Supplied data:
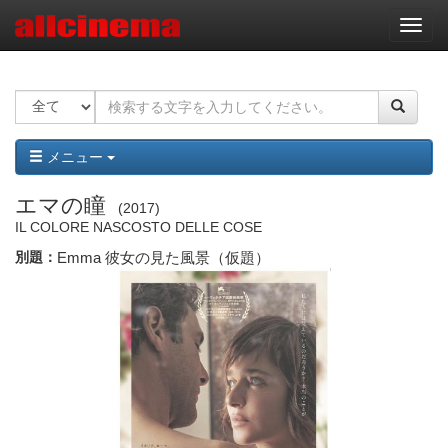
ナ
ビ
ゲ
ー
シ
ョ
ン
メニュー
エマの瞳
2017
IL COLORE NASCOSTO DELLE COSE
別題：
Emma 彼女の見た風景（仮題）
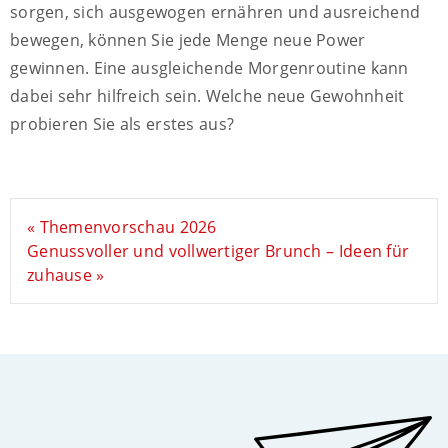
sorgen, sich ausgewogen ernähren und ausreichend
bewegen, können Sie jede Menge neue Power
gewinnen. Eine ausgleichende Morgenroutine kann
dabei sehr hilfreich sein. Welche neue Gewohnheit
probieren Sie als erstes aus?
« Themenvorschau 2026
Genussvoller und vollwertiger Brunch – Ideen für
zuhause »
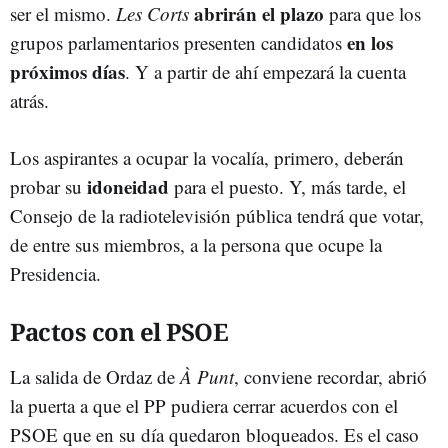
abrirán el plazo
ser el mismo.
Les Corts
para que los
en los
grupos parlamentarios presenten candidatos
próximos días
. Y a partir de ahí empezará la cuenta
atrás.
Los aspirantes a ocupar la vocalía, primero, deberán
idoneidad
probar su
para el puesto. Y, más tarde, el
Consejo de la radiotelevisión pública tendrá que votar,
de entre sus miembros, a la persona que ocupe la
Presidencia.
Pactos con el PSOE
La salida de Ordaz de
À Punt
, conviene recordar, abrió
la puerta a que el PP pudiera cerrar acuerdos con el
PSOE que en su día quedaron bloqueados. Es el caso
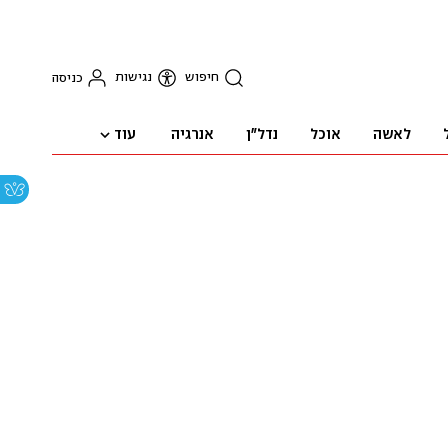
חיפוש
נגישות
כניסה
עוד
לאשה
אוכל
נדל"ן
אנרגיה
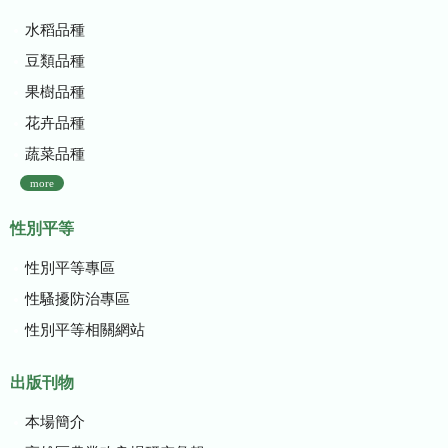
水稻品種
豆類品種
果樹品種
花卉品種
蔬菜品種
more
性別平等
性別平等專區
性騷擾防治專區
性別平等相關網站
出版刊物
本場簡介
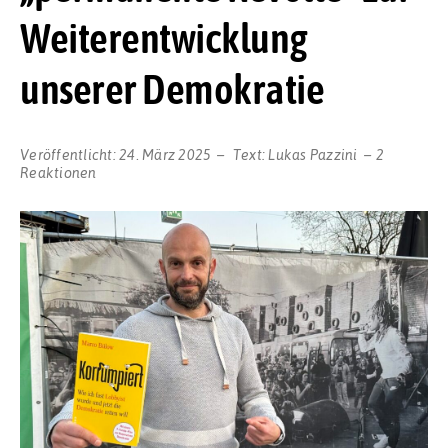
Weiterentwicklung
unserer Demokratie
Veröffentlicht:
24. März 2025
Text:
Lukas Pazzini
2
Reaktionen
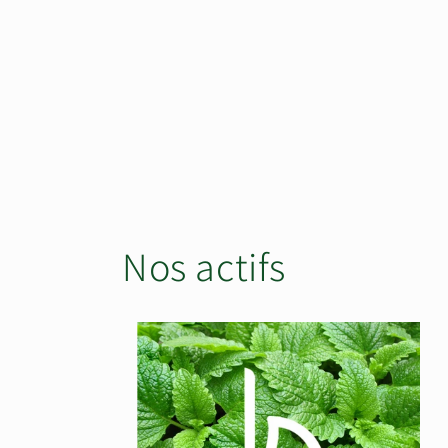
Nos actifs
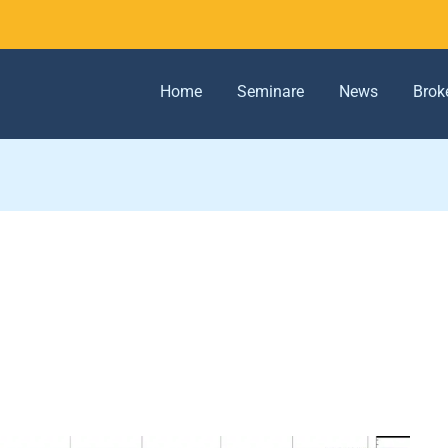
Home
Seminare
News
Brok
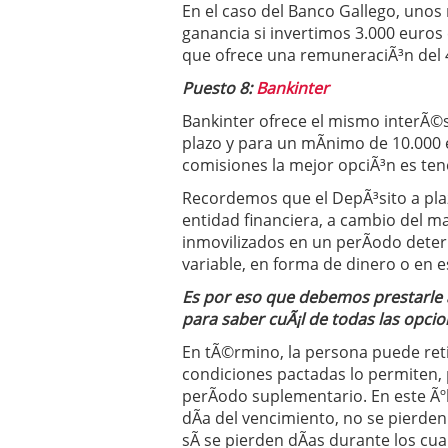
En el caso del Banco Gallego, uno
ganancia si invertimos 3.000 euros
que ofrece una remuneraciÃ³n del 
Puesto 8:
Bankinter
Bankinter ofrece el mismo interÃ©s
plazo y para un mÃ­nimo de 10.000
comisiones la mejor opciÃ³n es ten
Recordemos que el DepÃ³sito a plaz
entidad financiera, a cambio del 
inmovilizados en un perÃ­odo determ
variable, en forma de dinero o en e
Es por eso que debemos prestarle a
para saber cuÃ¡l de todas las opcio
En tÃ©rmino, la persona puede retir
condiciones pactadas lo permiten,
perÃ­odo suplementario. En este Ãº
dÃ­a del vencimiento, no se pierde
sÃ­ se pierden dÃ­as durante los c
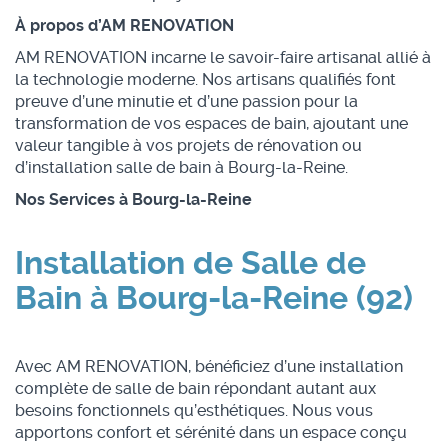
À propos d’AM RENOVATION
AM RENOVATION incarne le savoir-faire artisanal allié à
la technologie moderne. Nos artisans qualifiés font
preuve d’une minutie et d’une passion pour la
transformation de vos espaces de bain, ajoutant une
valeur tangible à vos projets de rénovation ou
d’installation salle de bain à Bourg-la-Reine.
Nos Services à Bourg-la-Reine
Installation de Salle de
Bain à Bourg-la-Reine (92)
Avec AM RENOVATION, bénéficiez d’une installation
complète de salle de bain répondant autant aux
besoins fonctionnels qu’esthétiques. Nous vous
apportons confort et sérénité dans un espace conçu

Aim of the exercise: Search the entries for the word "caso" and show every line that has it.

Task solution:
PSOE que en su día quedaron bloqueados. Es el caso
En el caso del Banco Gallego, uno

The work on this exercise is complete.